We're self-isolating and need some escapism, so get stuck into these…
When it comes to TV shows, our digital sales manager Lucy considers herself something of an expert - and that’s putting it mildly. Every day she comes up with a show she recommends one of us would love, and she's usually spot on. Having scoured all the dark corners of Prime and Netflix to find the best shows, here she presents her ultimate list of favourites - because sharing is caring. Whether you’re self-isolating or just need some escapism, get stuck in.
Do you really need me to tell you what this is about? I can usually binge the whole ten seasons in about a week, but a normal person may need longer. Have it on in the background, just don’t let the laugh-track get to you.

Try it ▸ Can you rewrite the part of the TV show recommendations that opens with the words containing "We're self-isolating and" and closes with "get to you.", putting "Disney+" in place of "Netflix"?

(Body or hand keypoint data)
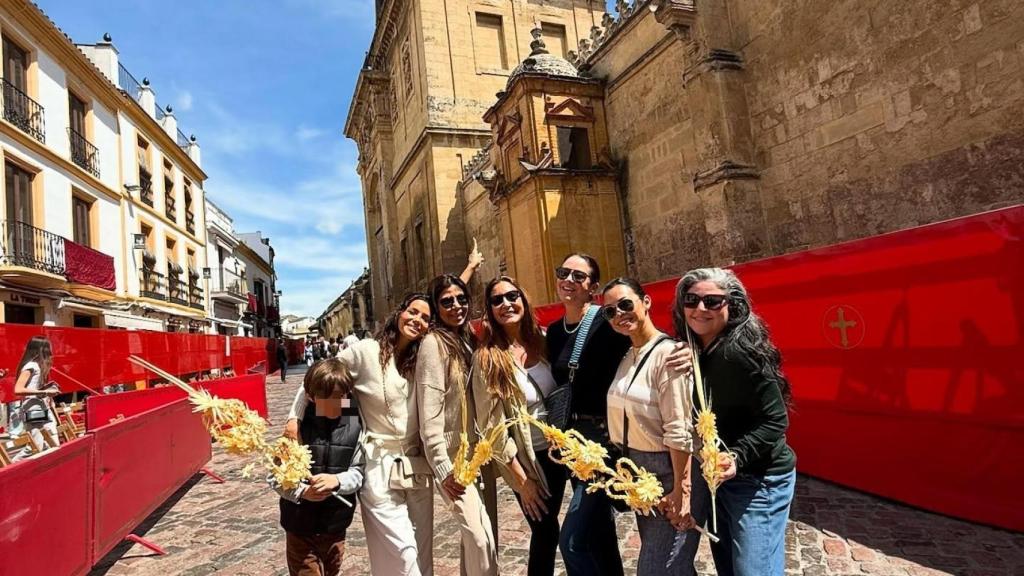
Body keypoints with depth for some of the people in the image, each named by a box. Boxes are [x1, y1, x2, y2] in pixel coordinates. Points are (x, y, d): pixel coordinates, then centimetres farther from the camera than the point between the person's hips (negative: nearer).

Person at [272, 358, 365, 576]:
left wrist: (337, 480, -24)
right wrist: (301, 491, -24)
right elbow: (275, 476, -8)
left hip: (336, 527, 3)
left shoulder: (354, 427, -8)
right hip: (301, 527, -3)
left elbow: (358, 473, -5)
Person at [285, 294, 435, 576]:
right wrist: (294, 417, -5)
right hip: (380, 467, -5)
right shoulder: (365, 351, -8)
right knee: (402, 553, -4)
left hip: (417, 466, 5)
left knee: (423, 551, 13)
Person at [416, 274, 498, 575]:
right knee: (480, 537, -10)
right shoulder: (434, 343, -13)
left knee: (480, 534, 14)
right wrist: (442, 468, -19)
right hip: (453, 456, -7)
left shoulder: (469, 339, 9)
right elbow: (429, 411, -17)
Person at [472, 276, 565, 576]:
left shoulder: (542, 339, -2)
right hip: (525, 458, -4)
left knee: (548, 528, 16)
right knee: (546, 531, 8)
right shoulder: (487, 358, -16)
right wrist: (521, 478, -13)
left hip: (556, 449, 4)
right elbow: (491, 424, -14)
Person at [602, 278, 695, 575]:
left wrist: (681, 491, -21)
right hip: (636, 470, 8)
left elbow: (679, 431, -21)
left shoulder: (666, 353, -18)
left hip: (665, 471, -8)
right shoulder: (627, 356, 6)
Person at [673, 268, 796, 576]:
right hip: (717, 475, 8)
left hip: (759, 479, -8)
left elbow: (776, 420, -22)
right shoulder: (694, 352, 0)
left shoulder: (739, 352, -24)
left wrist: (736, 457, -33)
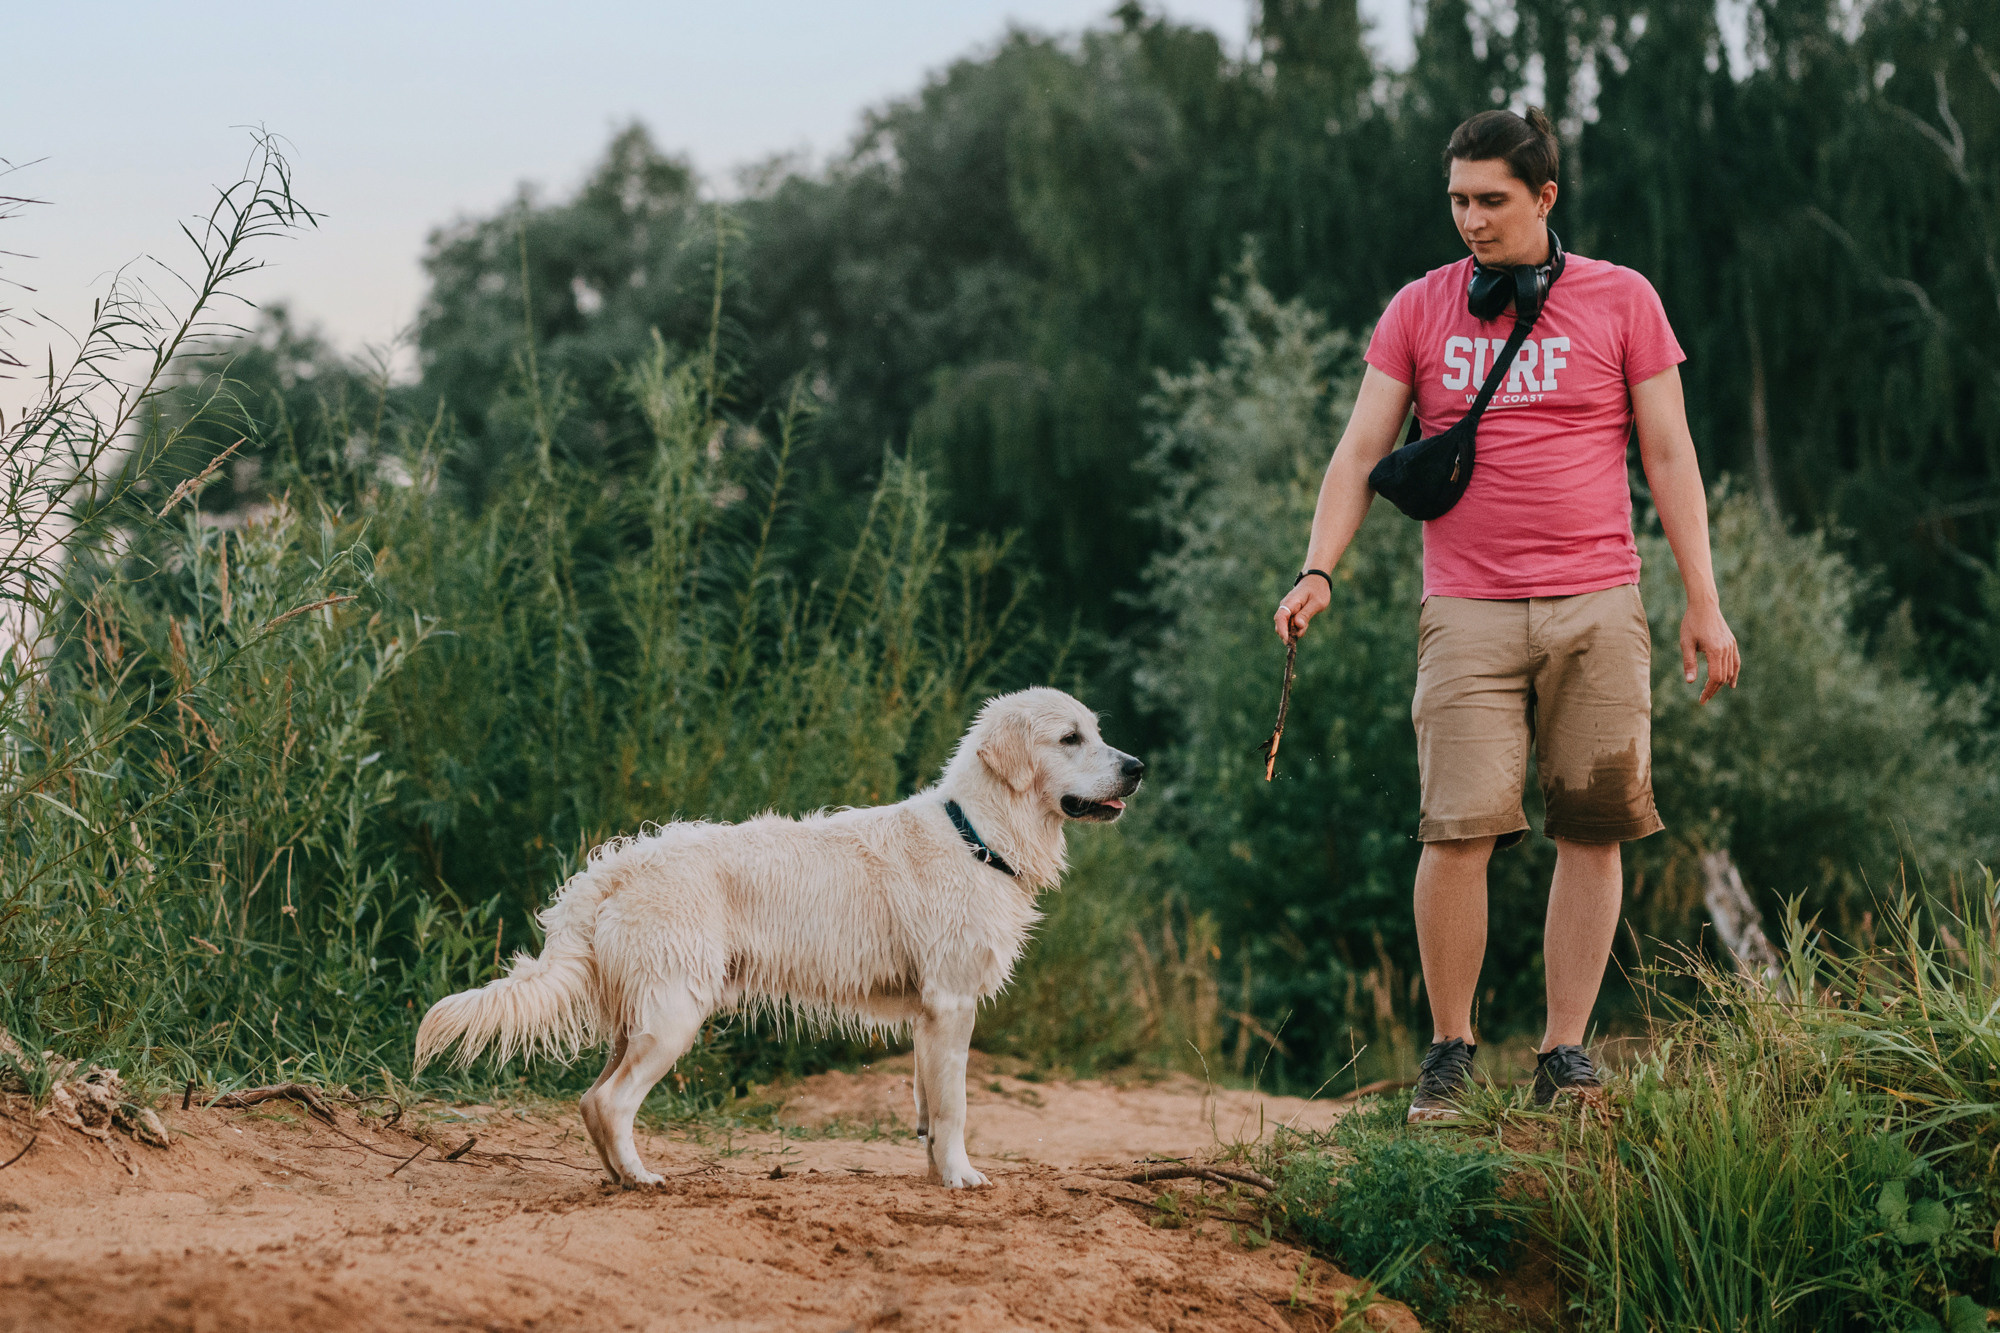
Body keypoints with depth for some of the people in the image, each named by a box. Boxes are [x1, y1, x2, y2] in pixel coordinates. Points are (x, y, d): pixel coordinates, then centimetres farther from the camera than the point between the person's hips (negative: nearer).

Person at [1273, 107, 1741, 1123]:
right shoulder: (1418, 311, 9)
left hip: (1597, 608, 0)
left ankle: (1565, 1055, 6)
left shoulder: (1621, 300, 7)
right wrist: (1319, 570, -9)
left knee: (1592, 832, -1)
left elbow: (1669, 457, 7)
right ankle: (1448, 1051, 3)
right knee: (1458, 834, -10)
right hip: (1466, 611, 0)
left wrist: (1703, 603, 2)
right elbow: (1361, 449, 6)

Solution ▸
We're self-isolating and need some escapism, so get stuck into these…
When it comes to TV shows, our digital sales manager Lucy considers herself something of an expert - and that’s putting it mildly. Every day she comes up with a show she recommends one of us would love, and she's usually spot on. Having scoured all the dark corners of Prime and Disney+ to find the best shows, here she presents her ultimate list of favourites - because sharing is caring. Whether you’re self-isolating or just need some escapism, get stuck in.
Do you really need me to tell you what this is about? I can usually binge the whole ten seasons in about a week, but a normal person may need longer. Have it on in the background, just don’t let the laugh-track get to you.